En esa disyuntiva, la República Oriental tiene un enemigo interno: el PIT-CNT. El trotskismo no tiene lugar en el mundo global, como es evidente, ni tampoco en la modernidad. Sin embargo, tiene control sobre dos herramientas vitales para cualquier país que quiera tener chances en el actual contexto.

Ha impuesto un sistema laboral legal, jurídico y hasta filosófico que cree de avanzada –junto con parte de la sociedad– cuando la realidad es que se trata de un espantapájaros que alejará cada vez más el bienestar y que hunde cualquier intento de sobrevivir al cambio monumental que está ocurriendo globalmente en la concepción misma del trabajo. Salvo que se piense subsistir refugiándose en el atraso. Nada hace suponer que el sistema imperante cambiará. Las conclusiones son redundantes.

La otra herramienta que tiene secuestrada es la educación, donde con una obstinación sin argumentos digna del materialismo dialéctico que lo inspira, el PIT-CNT con sus gremios respectivos está arrastrando a varias generaciones a la marginalidad y la miseria, y a toda la sociedad.

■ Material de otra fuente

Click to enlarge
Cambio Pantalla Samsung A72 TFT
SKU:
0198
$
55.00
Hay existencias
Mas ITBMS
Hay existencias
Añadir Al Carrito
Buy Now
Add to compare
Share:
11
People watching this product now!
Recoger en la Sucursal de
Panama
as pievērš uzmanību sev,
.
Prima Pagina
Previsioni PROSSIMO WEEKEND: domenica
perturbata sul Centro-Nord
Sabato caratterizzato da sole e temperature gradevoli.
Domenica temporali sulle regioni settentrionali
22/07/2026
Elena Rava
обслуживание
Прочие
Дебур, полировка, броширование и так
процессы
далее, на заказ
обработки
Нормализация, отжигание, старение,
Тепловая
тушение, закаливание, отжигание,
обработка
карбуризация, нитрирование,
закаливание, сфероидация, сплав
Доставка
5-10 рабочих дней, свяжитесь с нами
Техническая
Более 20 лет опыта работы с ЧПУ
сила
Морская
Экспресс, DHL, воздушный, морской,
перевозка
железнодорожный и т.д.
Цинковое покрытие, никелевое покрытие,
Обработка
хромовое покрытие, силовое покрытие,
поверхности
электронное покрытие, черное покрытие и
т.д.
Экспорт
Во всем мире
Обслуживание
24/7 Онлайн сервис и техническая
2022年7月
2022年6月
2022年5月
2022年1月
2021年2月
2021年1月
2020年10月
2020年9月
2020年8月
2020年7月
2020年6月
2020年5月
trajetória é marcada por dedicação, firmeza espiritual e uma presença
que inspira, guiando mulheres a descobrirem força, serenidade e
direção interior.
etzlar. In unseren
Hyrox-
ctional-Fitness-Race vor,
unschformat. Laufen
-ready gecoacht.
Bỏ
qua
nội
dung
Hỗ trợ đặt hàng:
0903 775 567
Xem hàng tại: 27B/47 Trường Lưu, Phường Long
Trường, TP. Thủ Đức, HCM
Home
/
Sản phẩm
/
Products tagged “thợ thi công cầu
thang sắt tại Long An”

Las conclusiones son también redundantes.

Tiene además la pretensión de influir –desde su peso en el poder– en la política exterior, que es la tercera herramienta disponible para enfrentar la revolución socioeconómica a la que se enfrenta la humanidad. También aquí tiene la simpatía de muchos sectores que identifican la prédica marxista con la defensa de una vaga soberanía. También aquí es un contrapeso fatal. Y también aquí se ve claramente en el Estado una ausencia de rumbo y de estrategia que mete algo de miedo.

El modelo de ser una pequeña economía pastoril que pase casi inadvertida en el mundo cruel es incompatible con cualquier idea de bienestar e implicaría un serio retroceso en las actuales condiciones sociales. Por eso resulta impostergable elegir un nuevo camino. Es cierto que nadie parece demasiado entusiasmado con la idea, justamente porque existe una sensación de comodidad y estabilidad que hace lucir innecesario cualquier cambio doloroso o molesto. Pero creer que con esta concepción del trabajo, la educación y las relaciones exteriores se puede salir airoso en el nuevo paradigma global es un acto de inocencia peligroso.

He culpado de todos los males al PIT-CNT, pero acaso habría que preguntarse si el mismísimo Frente Amplio está preparado para la tarea, o si al menos advierte la necesidad de un cambio. Y para no ser mezquino, habría que extender la pregunta a todo el ámbito político. ¿Alcanza a comprender la magnitud del problema? ¿Lo alcanza a entender la sociedad? ¿O cree que colocarse en posición fetal la protege de los embates de la realidad?

Todo indica que no existe una comprensión de los desafíos y necesidades que se plantean o se plantearán en breve, ni de la gravedad de no tener herramientas para enfrentarlos. En esas condiciones, el futuro cierra apenas con la pobre herramienta de aplicar más y más impuestos, por lo menos hasta que alcance. Ahí vemos.